Maybe it is because before I left, my old friend’s sister descended into sheer hell. Her two daughters and ex-husband were in a landslide in Canada and all perished at once, buried under many feet of mud. I became very involved in following the search and then, the period of rescue changed to recovery and then, that ended as well. I could not imagine her deep grief or out of control panic or arms reaching, reaching, reaching, looking for her children. When I got to my conference, they had both finally been found, dead.
Maybe it was because my 91 year old aunt who I love deeply has been isolated by her psychotic son from her entire family, including my sister and me. There has been nothing short of insane cruelty going on for reasons that remain completely unclear. But, on the one occasion that I did get through to her on the phone and tried to explain to her what was going on, my conversation was heard by the crazies, possibly recorded and it made for a much more difficult situation by her adult children, my cousins. They were working hard through legal means to re-establish connections and I made that more difficult. I felt very ashamed for having caused further frustration in a situation that appeared it could get no more maddening!
Maybe it is because I had a confrontation at work on Friday with of all people, a formula rep. I was reprimanded by one of the doctors because a patient complained about my “rudeness” and then, I was yelled at by the office manager. It was a completely ridiculous, misguided experience and of course, it happening during World Breastfeeding week, made it all the more poignant.

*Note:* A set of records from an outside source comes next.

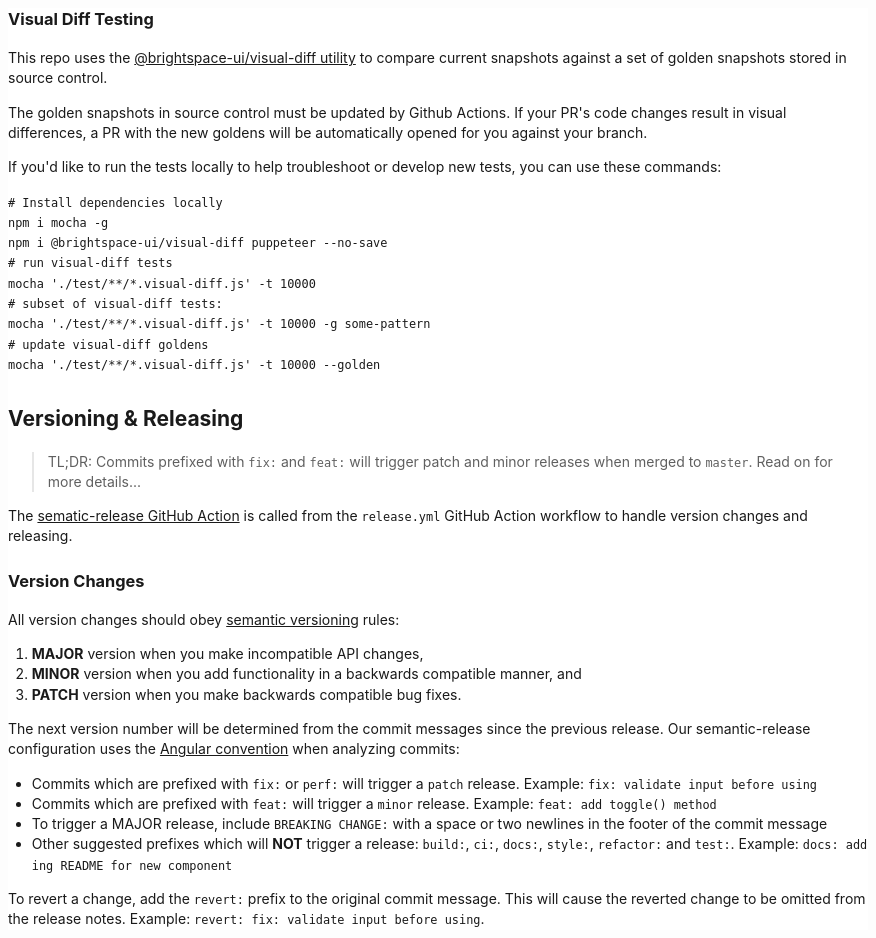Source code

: ### Visual Diff Testing

This repo uses the [@brightspace-ui/visual-diff utility](https://github.com/BrightspaceUI/visual-diff/) to compare current snapshots against a set of golden snapshots stored in source control.

The golden snapshots in source control must be updated by Github Actions.  If your PR's code changes result in visual differences, a PR with the new goldens will be automatically opened for you against your branch.

If you'd like to run the tests locally to help troubleshoot or develop new tests, you can use these commands:

```shell
# Install dependencies locally
npm i mocha -g
npm i @brightspace-ui/visual-diff puppeteer --no-save
# run visual-diff tests
mocha './test/**/*.visual-diff.js' -t 10000
# subset of visual-diff tests:
mocha './test/**/*.visual-diff.js' -t 10000 -g some-pattern
# update visual-diff goldens
mocha './test/**/*.visual-diff.js' -t 10000 --golden
```

## Versioning & Releasing

> TL;DR: Commits prefixed with `fix:` and `feat:` will trigger patch and minor releases when merged to `master`. Read on for more details...

The [sematic-release GitHub Action](https://github.com/BrightspaceUI/actions/tree/master/semantic-release) is called from the `release.yml` GitHub Action workflow to handle version changes and releasing.

### Version Changes

All version changes should obey [semantic versioning](https://semver.org/) rules:
1. **MAJOR** version when you make incompatible API changes,
2. **MINOR** version when you add functionality in a backwards compatible manner, and
3. **PATCH** version when you make backwards compatible bug fixes.

The next version number will be determined from the commit messages since the previous release. Our semantic-release configuration uses the [Angular convention](https://github.com/conventional-changelog/conventional-changelog/tree/master/packages/conventional-changelog-angular) when analyzing commits:
* Commits which are prefixed with `fix:` or `perf:` will trigger a `patch` release. Example: `fix: validate input before using`
* Commits which are prefixed with `feat:` will trigger a `minor` release. Example: `feat: add toggle() method`
* To trigger a MAJOR release, include `BREAKING CHANGE:` with a space or two newlines in the footer of the commit message
* Other suggested prefixes which will **NOT** trigger a release: `build:`, `ci:`, `docs:`, `style:`, `refactor:` and `test:`. Example: `docs: adding README for new component`

To revert a change, add the `revert:` prefix to the original commit message. This will cause the reverted change to be omitted from the release notes. Example: `revert: fix: validate input before using`.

Maybe it is because school starts tomorrow and I feel like we haven’t really been on a whole family vacation together—just the four of us. Or, maybe because I haven’t heard from my son who is ill and not taking action to get some help. I have come to let go of that, completely, but it is no less wrenching. We are about to celebrate his 28thbirthday and that is so sad for me to witness, as he continues his decline and delusions of curing his own addictions without help.

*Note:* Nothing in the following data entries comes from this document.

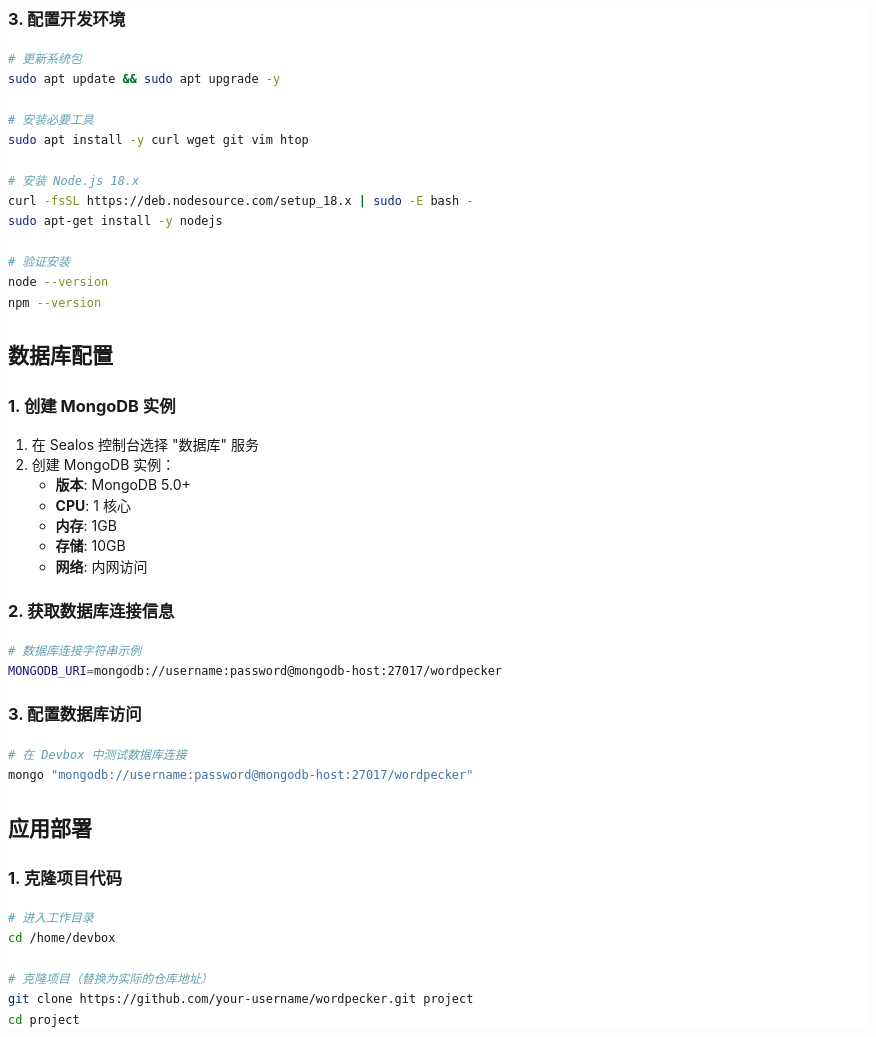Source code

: ### 3. 配置开发环境
```bash
# 更新系统包
sudo apt update && sudo apt upgrade -y

# 安装必要工具
sudo apt install -y curl wget git vim htop

# 安装 Node.js 18.x
curl -fsSL https://deb.nodesource.com/setup_18.x | sudo -E bash -
sudo apt-get install -y nodejs

# 验证安装
node --version
npm --version
```

## 数据库配置

### 1. 创建 MongoDB 实例
1. 在 Sealos 控制台选择 "数据库" 服务
2. 创建 MongoDB 实例：
   - **版本**: MongoDB 5.0+
   - **CPU**: 1 核心
   - **内存**: 1GB
   - **存储**: 10GB
   - **网络**: 内网访问

### 2. 获取数据库连接信息
```bash
# 数据库连接字符串示例
MONGODB_URI=mongodb://username:password@mongodb-host:27017/wordpecker
```

### 3. 配置数据库访问
```bash
# 在 Devbox 中测试数据库连接
mongo "mongodb://username:password@mongodb-host:27017/wordpecker"
```

## 应用部署

### 1. 克隆项目代码
```bash
# 进入工作目录
cd /home/devbox

# 克隆项目（替换为实际的仓库地址）
git clone https://github.com/your-username/wordpecker.git project
cd project
```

Maybe it is because I am hearing the vicious mantras of my mother that she left emblazoned on my heart, more than ever. When in a weakened and tired state, they all begin to dance and rise again to feed me messages of failure, “mean person”, cruel, fake, controlling, etc. I have absorbed them all these past two weeks. These mean spirited serpents love any opportunity to make a cameo appearance.

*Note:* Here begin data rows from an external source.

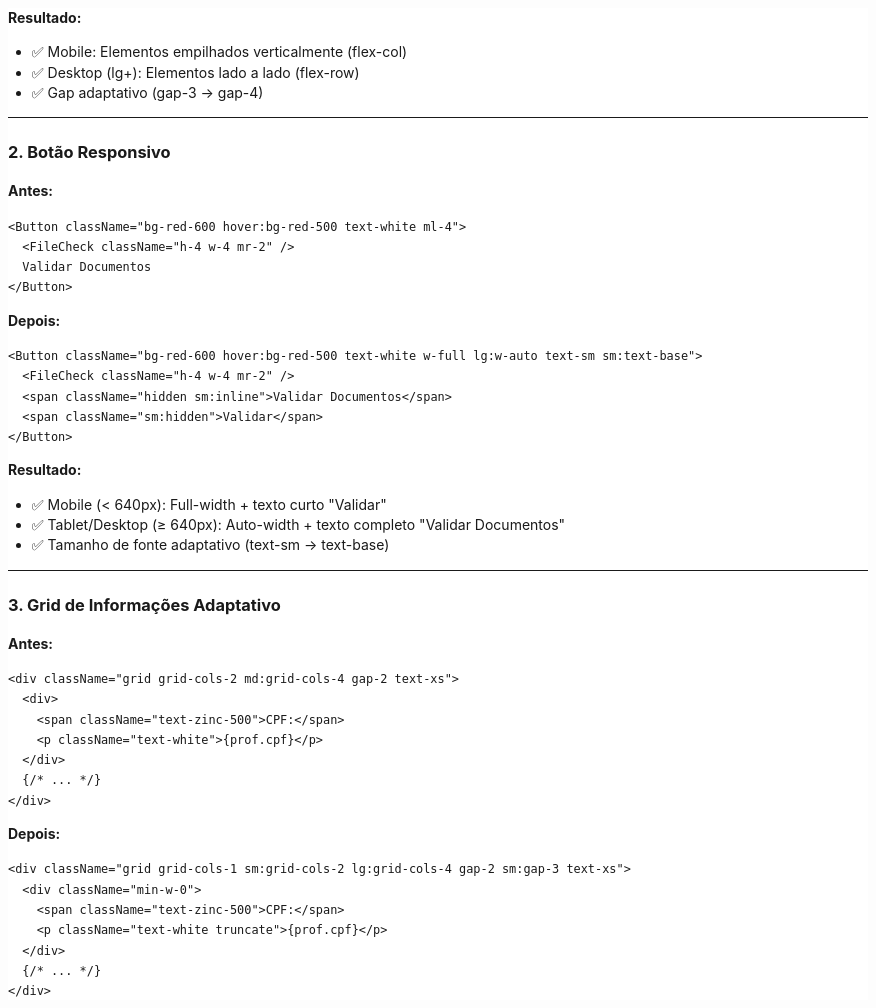 **Resultado:**
- ✅ Mobile: Elementos empilhados verticalmente (flex-col)
- ✅ Desktop (lg+): Elementos lado a lado (flex-row)
- ✅ Gap adaptativo (gap-3 → gap-4)

---

### 2. **Botão Responsivo**

**Antes:**
```tsx
<Button className="bg-red-600 hover:bg-red-500 text-white ml-4">
  <FileCheck className="h-4 w-4 mr-2" />
  Validar Documentos
</Button>
```

**Depois:**
```tsx
<Button className="bg-red-600 hover:bg-red-500 text-white w-full lg:w-auto text-sm sm:text-base">
  <FileCheck className="h-4 w-4 mr-2" />
  <span className="hidden sm:inline">Validar Documentos</span>
  <span className="sm:hidden">Validar</span>
</Button>
```

**Resultado:**
- ✅ Mobile (< 640px): Full-width + texto curto "Validar"
- ✅ Tablet/Desktop (≥ 640px): Auto-width + texto completo "Validar Documentos"
- ✅ Tamanho de fonte adaptativo (text-sm → text-base)

---

### 3. **Grid de Informações Adaptativo**

**Antes:**
```tsx
<div className="grid grid-cols-2 md:grid-cols-4 gap-2 text-xs">
  <div>
    <span className="text-zinc-500">CPF:</span>
    <p className="text-white">{prof.cpf}</p>
  </div>
  {/* ... */}
</div>
```

**Depois:**
```tsx
<div className="grid grid-cols-1 sm:grid-cols-2 lg:grid-cols-4 gap-2 sm:gap-3 text-xs">
  <div className="min-w-0">
    <span className="text-zinc-500">CPF:</span>
    <p className="text-white truncate">{prof.cpf}</p>
  </div>
  {/* ... */}
</div>
```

So, for whatever reason—I cannot sleep, I want to sleep, I cannot smile, I want to cry, I cannot think my way out of it, I cannot make plans, I cannot reinvent myself and I cannot shoo away Ms Daring Depleting Depression, Ms. Antsy Arguing Anxiety or Ms. Supreme Sick Self Doubt. Waiting for the change to come because fortunately, I do know it usually does… but now, am in the deep, dark hole looking for the Exit sign.
A few days later, sitting here in downtown Raleigh at the Wilmoore Café which in my humble opinion has the very best coffee anywhere on earth and for $1.75, the best egg and veggie burrito, I am found again. I am peering out of the hole. I pick my sweet nieces up at the bus stop from New York in a few minutes and I am feeling hopeful, cheerful and well.
Though I would love to stay in this place, I am not feeling enough terre ferma to know it can last for long.
For now, it is a lovely day in downtown Raleigh and all is well. Later, there may be more demons waiting.